7 TVSダイオード (ESD保護用ダイオード)の電気的特性について

図7.1 ESD保護用ダイオードの電圧・電流特性
図7.1 ESD保護用ダイオードの電圧・電流特性

電気的特性

ピーク逆動作電圧 VRWM
ピーク逆動作電圧以下の電圧範囲では、ESD保護用ダイオードが非常に高いインピーダンス素子 (この電圧を印加しても規定のリーク電流以下しか流れません) として働きます。

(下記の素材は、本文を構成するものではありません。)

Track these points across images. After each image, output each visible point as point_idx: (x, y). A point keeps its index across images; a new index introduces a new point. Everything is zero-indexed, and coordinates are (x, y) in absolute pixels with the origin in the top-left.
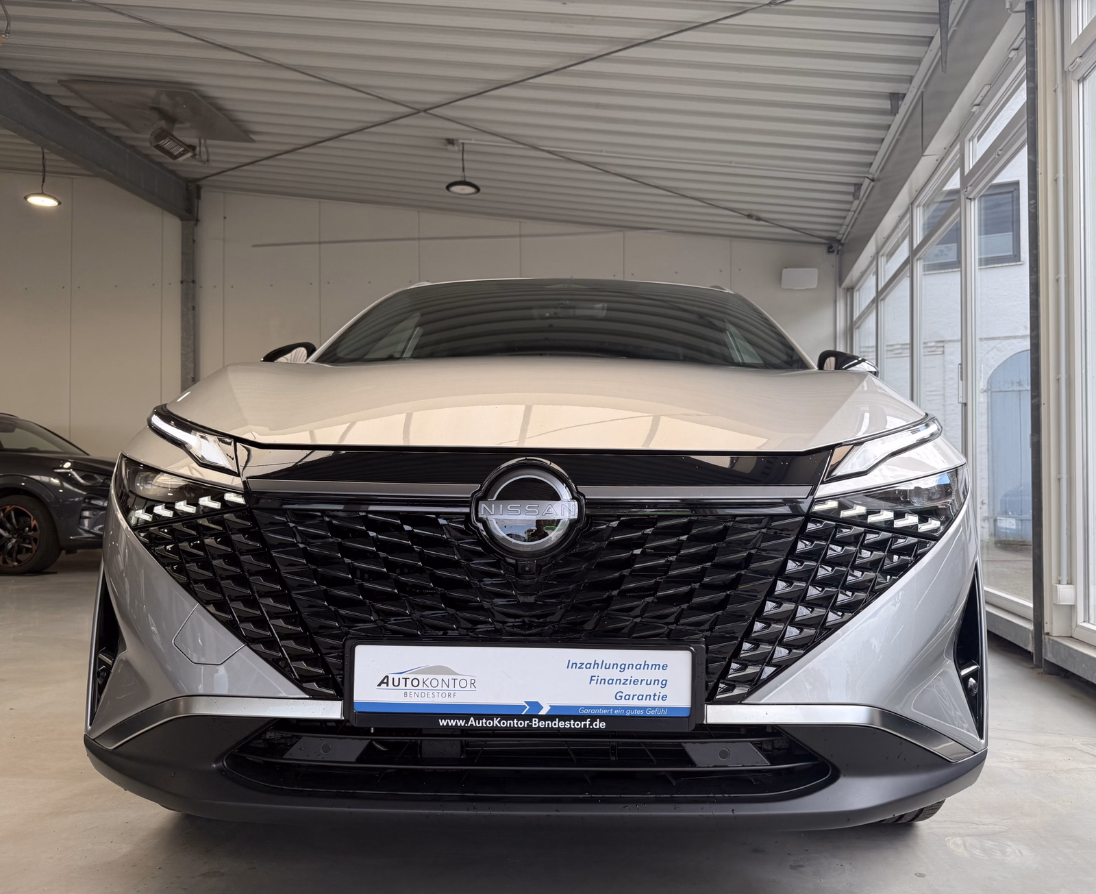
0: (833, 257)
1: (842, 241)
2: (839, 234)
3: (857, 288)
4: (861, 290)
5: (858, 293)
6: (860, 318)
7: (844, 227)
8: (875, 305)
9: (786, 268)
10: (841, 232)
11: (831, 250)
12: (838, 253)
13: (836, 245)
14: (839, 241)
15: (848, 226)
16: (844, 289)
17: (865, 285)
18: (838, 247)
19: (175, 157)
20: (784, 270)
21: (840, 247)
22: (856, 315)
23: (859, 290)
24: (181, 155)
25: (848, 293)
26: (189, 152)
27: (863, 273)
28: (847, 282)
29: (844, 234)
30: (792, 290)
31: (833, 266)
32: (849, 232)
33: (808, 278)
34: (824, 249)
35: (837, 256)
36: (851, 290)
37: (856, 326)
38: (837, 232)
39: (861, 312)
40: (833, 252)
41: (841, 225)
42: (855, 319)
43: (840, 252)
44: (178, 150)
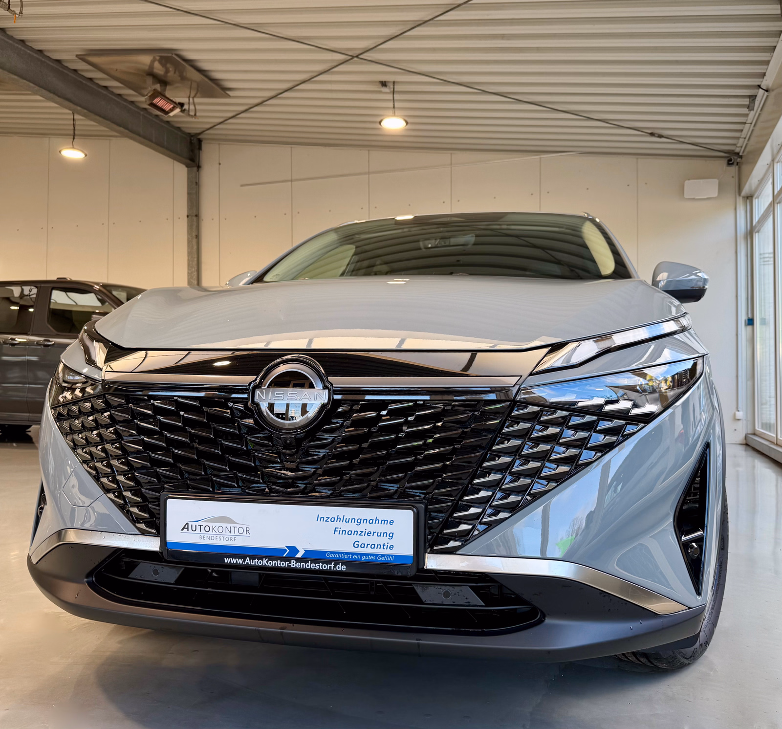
0: (733, 169)
1: (741, 154)
2: (737, 147)
3: (755, 196)
4: (760, 197)
5: (757, 200)
6: (759, 222)
7: (741, 140)
8: (772, 209)
9: (689, 180)
10: (739, 145)
11: (731, 163)
12: (737, 164)
13: (736, 157)
14: (738, 154)
15: (745, 138)
16: (744, 197)
17: (763, 192)
18: (737, 159)
19: (167, 113)
20: (687, 183)
21: (739, 160)
22: (756, 219)
23: (758, 197)
24: (172, 110)
25: (748, 201)
26: (177, 108)
27: (761, 182)
28: (746, 191)
29: (742, 147)
30: (694, 199)
31: (733, 177)
32: (747, 144)
33: (710, 188)
34: (725, 161)
35: (737, 167)
36: (749, 198)
37: (756, 231)
38: (735, 145)
39: (760, 216)
40: (732, 164)
41: (738, 138)
42: (754, 223)
43: (739, 164)
44: (168, 107)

保護するラインの最大電圧に対する目安として使用されます。

端子間容量 Ct
規定の逆電圧条件下で、規定の周波数の小信号を印加したときの端子間の等価容量です。端子間容量は内蔵デバイスのジャンクション容量とパッケージの持つ寄生容量の合計です。ジャンクション容量は逆電圧に対して負の電圧依存性があります。

ダイナミック抵抗 RDYN
ダイナミック抵抗はESD保護用ダイオードに逆電圧を印加し、図に示すようにブレークダウン後の規定の大電流2 点での傾き (抵抗値) を表します。後述のクランプ電圧とともに、保護性能の指標となります。

逆方向降伏電圧 VBR
規定条件下で規定の電流 (デバイスにより電流値は異なりますが1mA が標準) を流す電圧となります。この項目は従来のツェナーダイオードからの流れをくむ項目です。この電圧でESD保護用ダイオードはオンと定義されます。

逆電流 IR
指定された逆電圧での逆方向漏れ電流です。 ESD保護用ダイオードでは指定電圧としてピーク逆動作電圧 (VRWM) を指定します。

クランプ電圧 VC
特定のピークパルス電流を流したときの最大電圧になります。通常、複数のピークパルス電流値で測定しています。最大定格で説明していますが、ピークパルス電流は8/20μs の波形 (図 6.1) に従います。ダイナミック抵抗とともにESD保護用ダイオードの保護性能を表す指標となります。